(Given text)
* * * * * * *
Abdul Aziz bin Ali al-Harbi is a Saudi Arabian Islamic scholar and associate professor at Umm al-Qura University in Mecca. He is one of the founders and the current president of the Arabic Language Academy in Mecca.

Career
A native of Mecca, Harbi memorized the entirety of the Qur'an by the age of eleven.

Harbi earned a Bachelor of Arts degree in Exegesis of the Qur'an, known to Muslims as Tafsir, from Islamic University of Madinah in 1989. Nine years later, he completed a Master of Arts degree in the Muslim prophetic tradition, known as the Sunnah, at Umm al-Qura University, where he would eventually complete his Doctorate of Philosophy in Qur'anic exegesis in 2001. He was promoted to the rank of associate professor at Umm al-Qura in 2006, and currently teaches exegesis. He is also a member of the university's academic board.
* * * * * * *
(What you need to do)
[1] According to the biography of Abdul Aziz bin Ali al-Harbi, in what year did he complete his doctorate in Qur'anic exegesis at Umm al-Qura University?
[2] Extend the biography of Abdul Aziz bin Ali al-Harbi with a further paragraph that follows on from its final sentence.
* * * * * * *
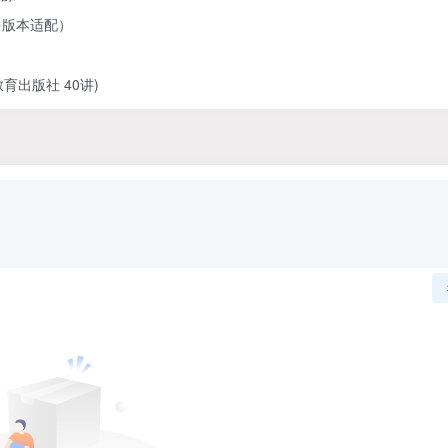
多版本适配）
出版社 40讲)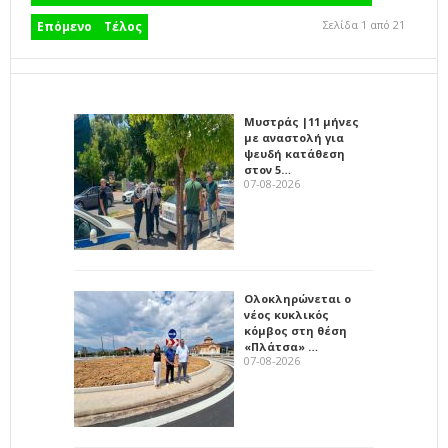
Σελίδα 1 από 21
Επόμενο
Τέλος
Μυστράς |11 μήνες
με αναστολή για
ψευδή κατάθεση
στον 5…
07-08-2026
Ολοκληρώνεται ο
νέος κυκλικός
κόμβος στη θέση
«Πλάτσα» …
07-08-2026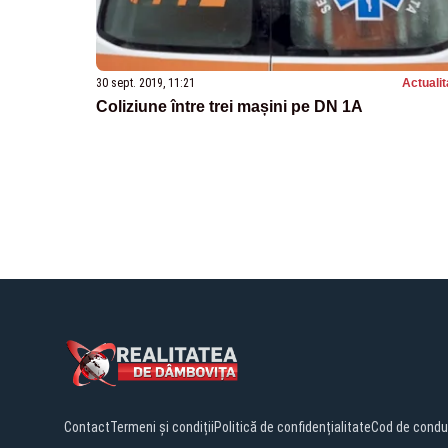
30 sept. 2019, 11:21
Actualit
Coliziune între trei mașini pe DN 1A
Contact
Termeni și condiții
Politică de confidențialitate
Cod de condu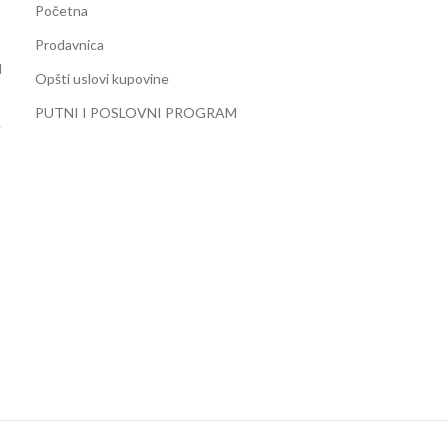
Početna
Prodavnica
d
Opšti uslovi kupovine
PUTNI I POSLOVNI PROGRAM
e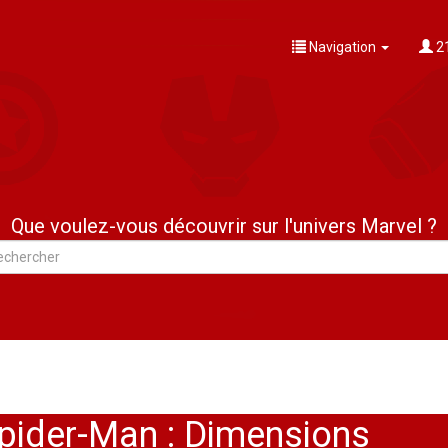
Navigation
21
Que voulez-vous découvrir sur l'univers Marvel ?
Spider-Man : Dimensions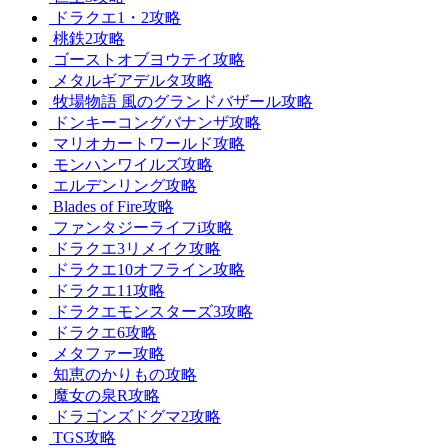
ドラクエ1・2攻略
桃鉄2攻略
ゴーストオブヨウテイ攻略
メタルギアデルタ攻略
牧場物語 風のグランドバザール攻略
ドンキーコングバナンザ攻略
マリオカートワールド攻略
モンハンワイルズ攻略
エルデンリング攻略
Blades of Fire攻略
ファンタジーライフi攻略
ドラクエ3リメイク攻略
ドラクエ10オフライン攻略
ドラクエ11攻略
ドラクエモンスターズ3攻略
ドラクエ6攻略
メタファー攻略
知恵のかりもの攻略
魔女の泉R攻略
ドラゴンズドグマ2攻略
TGS攻略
* * * * * * *
(Numbered responses)
[1] 2001

[2]
Harbi also has an Ijazah authorization in all ten Qira'at, or variant methods of reciting the Qur'an, with a complete chain of narration going back to the original reciters of the Qur'an. The majority of his published works, however, have been within the field of the Arabic language, especially in regard to Arabic rhetoric.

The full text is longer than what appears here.